06 January 2010

John Taylor Calls out Ben Bernanke

Click for full size
Ben Bernanke in his younger days
He politely says that Bernanke is full of it, and that low rates caused the bubble:
John Taylor, creator of the so-called Taylor Rule for guiding monetary policy, disputed Federal Reserve Chairman Ben S. Bernanke’s argument that low interest rates didn’t cause the U.S. housing bubble.

“The evidence is overwhelming that those low interest rates were not only unusually low but they logically were a factor in the housing boom and therefore ultimately the bust,” Taylor, a Stanford University economist, said in an interview today in Atlanta.

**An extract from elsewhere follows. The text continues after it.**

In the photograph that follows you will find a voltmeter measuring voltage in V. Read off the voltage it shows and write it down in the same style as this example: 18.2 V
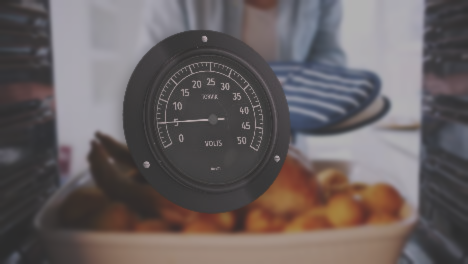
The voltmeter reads 5 V
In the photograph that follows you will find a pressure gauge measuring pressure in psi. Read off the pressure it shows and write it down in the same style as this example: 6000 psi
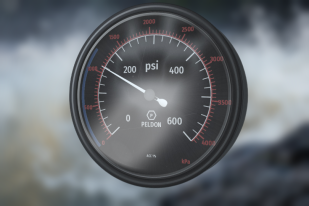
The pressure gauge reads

Taylor, a former Treasury undersecretary, was responding to a speech by Bernanke two days ago, when he [Bernanke] said the Fed’s monetary policy after the 2001 recession “appears to have been reasonably appropriate” and that better regulation would have been more effective than higher rates in curbing the boom.
The Taylor rule, from the Wiki:
In economics, a Taylor rule is a monetary-policy rule that stipulates how much the central bank would or should change the nominal interest rate in response to divergences of actual inflation rates from target inflation rates and of actual Gross Domestic Product (GDP) from potential GDP. It was first proposed by the U.S. economist John B. Taylor in 1993.
I'm not sure of the value of the Taylor rule, there seem to be some "miracle occurs here" bits in the coefficients used, but it is significant that someone with his sort of academic credentials (he has a fracking rule named after him) is coming out hard against the Fed Chairman's excuses.